'Young Contemporaries' at the Auckland City Art Gallery
To qualify as a Young Contemporary you had to be under thirty-one - a number which until now I didn't realise had such magical significance. There were about seventy artists, represented by one work apiece, gathered together under this umbrella (I bet some were over thirty-one, the sneaky devils). So we, the public, were confronted by this incredible mix - painting and sculpture of all sorts, video work, a dyed plastic and muslin tunnel environment, artists well known, little known, and unknown. It was pretty much a lucky dip. There was some terrible stuff. I won't name names. I've no wish to insult anyone. There was a lot of middling work; and a few strong pieces which tended to suffer from the company they had to keep. The weak work dragged the whole show down, while I would've liked to have seen more of some people's work. That's the trouble with this sort of exhibition with such an obscure unifying principle. After all some people are old at twenty, others young at fifty. So what possible benefits do such shows confer on anyone - artists or audience? It does give opportunities for exhibition in a prominent place to young artists who mightn't otherwise get the chance - though premature public exposure can be disastrous. A wide reaching exhibition like this may give us an illuminating view of what's going on in the art world - then again it mightn't.
Death of Love
oil on board
(collection of the artist)
What is going on according to this show? People still paint figurative pictures. There was, for instance, Peter Worrall's sub-Symbolist Death of Love, featuring a heron, a window with stained glass and a view through to mountains, and a naked girl in the foreground doing her Ophelia bit, face down in water, surrounded by a leafy glade. Nigel Brown's expressionist Lemon Tree Painting No.3 spoke of tenuous survival and bitter fruit amidst intimations of death. Grahame Sydney's Jockey Club had another decrepit building in a dry bare landscape without green - I guess that corresponds to some sort of emotion. Glenda Randerson gave us Reflections in a Victorian Dresser - meticulously painted - like Neil Driver's Vacant Room of similar vintage if the fireplace was anything to go by. And with people as subject-matter, Jeffrey Harris's Maternity.
acrylic on canvas
There were one or two landscapes - even echoes of Woollaston in Richard McWhannel's Neudorf (Upper Moutere). All this was in one room. You had to go into another for most of the non-figurative and abstract painting, of which, predictably enough, Ian Scott, Alan Maddox, Robert McLeod, Rick Killeen and Tony Lane stood out way above the others. But why include Killeen's Frogshooter, by now very well known after the Benson and Hedges award and lengthy hanging in the Auckland City Art Gallery? Why not something we hadn't seen? McLeod's huge Lots of Little Landscapes and Maddox's Work This Out Jungle Boy (subversive and intoxicated grid and crosses) - both very lively, wry paintings - were familiar too. But Ian Scott's Lattice, also grid and diagonals but geometricised and severe, was a first in a public show - the best work he's done I think. Tony Lane's unstretched Night with Day, blotches, stains, swathes of colour, red dominant, was a vigorous and authoritative work. I'd like to see more.

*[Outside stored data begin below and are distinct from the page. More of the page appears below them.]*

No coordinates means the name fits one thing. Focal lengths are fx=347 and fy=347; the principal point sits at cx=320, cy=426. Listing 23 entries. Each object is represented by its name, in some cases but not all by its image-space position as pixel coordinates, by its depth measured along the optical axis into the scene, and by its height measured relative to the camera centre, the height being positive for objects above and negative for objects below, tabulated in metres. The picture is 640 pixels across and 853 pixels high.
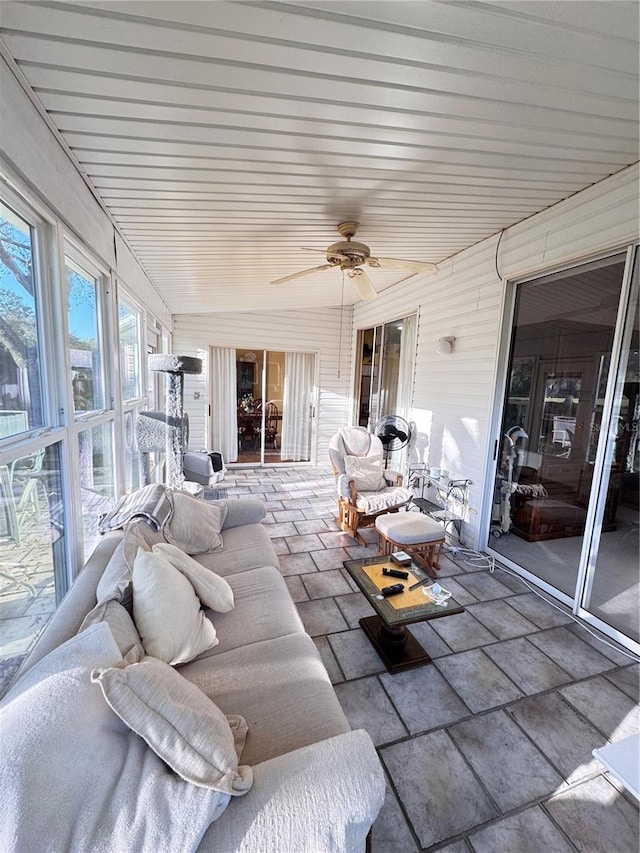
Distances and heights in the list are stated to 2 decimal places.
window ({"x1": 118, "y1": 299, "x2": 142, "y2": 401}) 3.16 +0.24
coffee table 1.84 -1.21
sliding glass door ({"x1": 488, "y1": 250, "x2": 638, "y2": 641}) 2.42 -0.47
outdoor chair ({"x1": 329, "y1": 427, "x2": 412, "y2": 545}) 3.52 -1.09
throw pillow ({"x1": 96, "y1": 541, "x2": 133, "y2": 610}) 1.37 -0.86
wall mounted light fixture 3.70 +0.44
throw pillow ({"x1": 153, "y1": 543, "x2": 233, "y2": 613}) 1.68 -1.01
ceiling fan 2.57 +0.94
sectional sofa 0.72 -0.94
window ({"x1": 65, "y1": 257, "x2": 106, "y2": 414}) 1.99 +0.20
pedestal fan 4.44 -0.62
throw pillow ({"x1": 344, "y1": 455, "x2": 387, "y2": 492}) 3.90 -1.02
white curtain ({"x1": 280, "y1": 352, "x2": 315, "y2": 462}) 6.33 -0.46
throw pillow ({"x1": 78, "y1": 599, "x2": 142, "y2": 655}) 1.18 -0.88
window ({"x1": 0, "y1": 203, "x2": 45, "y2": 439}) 1.34 +0.15
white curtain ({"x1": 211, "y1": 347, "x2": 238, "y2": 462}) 6.02 -0.46
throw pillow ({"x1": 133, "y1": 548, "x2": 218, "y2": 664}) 1.34 -0.96
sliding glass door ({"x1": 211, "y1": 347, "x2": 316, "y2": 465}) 6.09 -0.47
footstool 2.79 -1.22
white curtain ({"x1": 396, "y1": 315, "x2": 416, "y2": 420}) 4.69 +0.25
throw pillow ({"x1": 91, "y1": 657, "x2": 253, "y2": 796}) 0.83 -0.88
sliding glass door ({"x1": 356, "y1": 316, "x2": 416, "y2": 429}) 4.84 +0.21
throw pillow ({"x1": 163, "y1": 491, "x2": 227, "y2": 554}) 2.26 -1.01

What about sculpture? It ranged from Terry Stringer's acrylic on wood, Mother as a Girl to Marte Szirmay's carved metal abstraction Untitled to Martin Mendelsberg's Fibonacci Series of fluorescent tubes and echoes of Dan Flavin. Christine Hellyar's Supplejack Tangle had the strongest presence - an entanglement of thin latex tubes and cords suspended from the ceiling - fetishistic, animistic.
Star Map 1975
assemblage of mixed media
(collection of the artist)
And of the rest? Denys Watkins continued his ironic and strangely ritualistic way with Star Map which included one increasingly black unstretched canvas with tiny red and yellow blobs on the wall, a bamboo ladder connecting this to the floor and a rock and string arrangement - some miniature Stonehenge. It was a quietly resonant work. Nicholas Spill presented Developing a Participatory Situation - perhaps that's what the exhibition was meant to be all about. This was a box about the size of a telephone box into which we were invited to read and do something which was recorded on video. When I came along it was being removed - though I did espy some nasty adolescent graffiti which modesty prevents me from describing. Obviously someone was hoist by their own petard.